### What needs to be done
Put every line of text from the records below into a JSON list of strings, one string per line, leaving out blank lines and the pictures.

================================

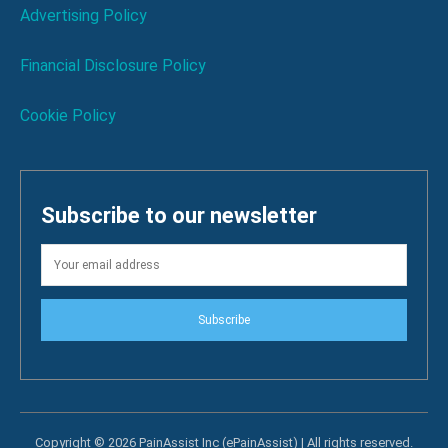
Advertising Policy
Financial Disclosure Policy
Cookie Policy
Subscribe to our newsletter
Subscribe
Copyright © 2026 PainAssist Inc (ePainAssist) | All rights reserved.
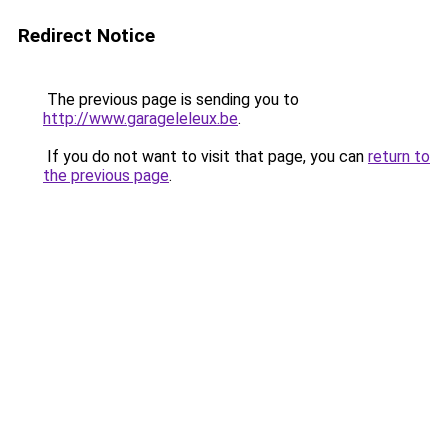
Redirect Notice
The previous page is sending you to
http://www.garageleleux.be
.
If you do not want to visit that page, you can
return to
the previous page
.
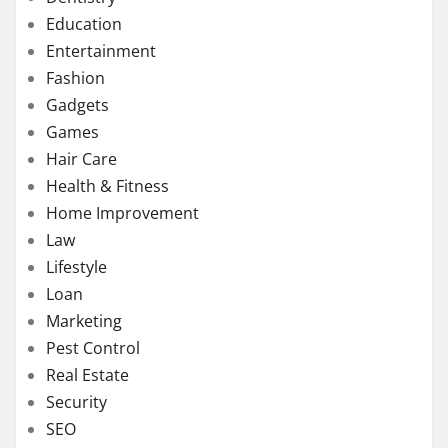
Education
Entertainment
Fashion
Gadgets
Games
Hair Care
Health & Fitness
Home Improvement
Law
Lifestyle
Loan
Marketing
Pest Control
Real Estate
Security
SEO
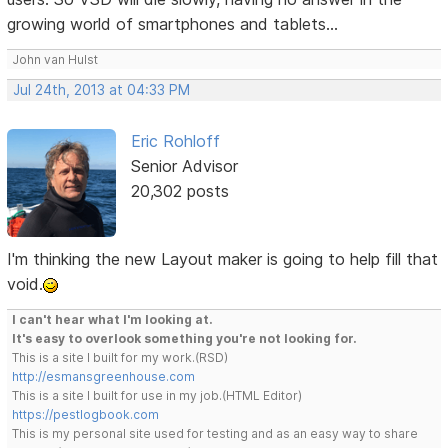
growing world of smartphones and tablets...
John van Hulst
Jul 24th, 2013 at 04:33 PM
Eric Rohloff
Senior Advisor
20,302 posts
I'm thinking the new Layout maker is going to help fill that
void.
I can't hear what I'm looking at.
It's easy to overlook something you're not looking for.
This is a site I built for my work.(RSD)
http://esmansgreenhouse.com
This is a site I built for use in my job.(HTML Editor)
https://pestlogbook.com
This is my personal site used for testing and as an easy way to share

================================

### Task result
[
  "Advertising Policy",
  "Financial Disclosure Policy",
  "Cookie Policy",
  "Subscribe to our newsletter",
  "Subscribe",
  "Copyright © 2026 PainAssist Inc (ePainAssist) | All rights reserved.",
  "Redirect Notice",
  "The previous page is sending you to",
  "http://www.garageleleux.be",
  ".",
  "If you do not want to visit that page, you can",
  "return to",
  "the previous page",
  ".",
  "Education",
  "Entertainment",
  "Fashion",
  "Gadgets",
  "Games",
  "Hair Care",
  "Health & Fitness",
  "Home Improvement",
  "Law",
  "Lifestyle",
  "Loan",
  "Marketing",
  "Pest Control",
  "Real Estate",
  "Security",
  "SEO",
  "growing world of smartphones and tablets...",
  "John van Hulst",
  "Jul 24th, 2013 at 04:33 PM",
  "Eric Rohloff",
  "Senior Advisor",
  "20,302 posts",
  "I'm thinking the new Layout maker is going to help fill that",
  "void.",
  "I can't hear what I'm looking at.",
  "It's easy to overlook something you're not looking for.",
  "This is a site I built for my work.(RSD)",
  "http://esmansgreenhouse.com",
  "This is a site I built for use in my job.(HTML Editor)",
  "https://pestlogbook.com",
  "This is my personal site used for testing and as an easy way to share"
]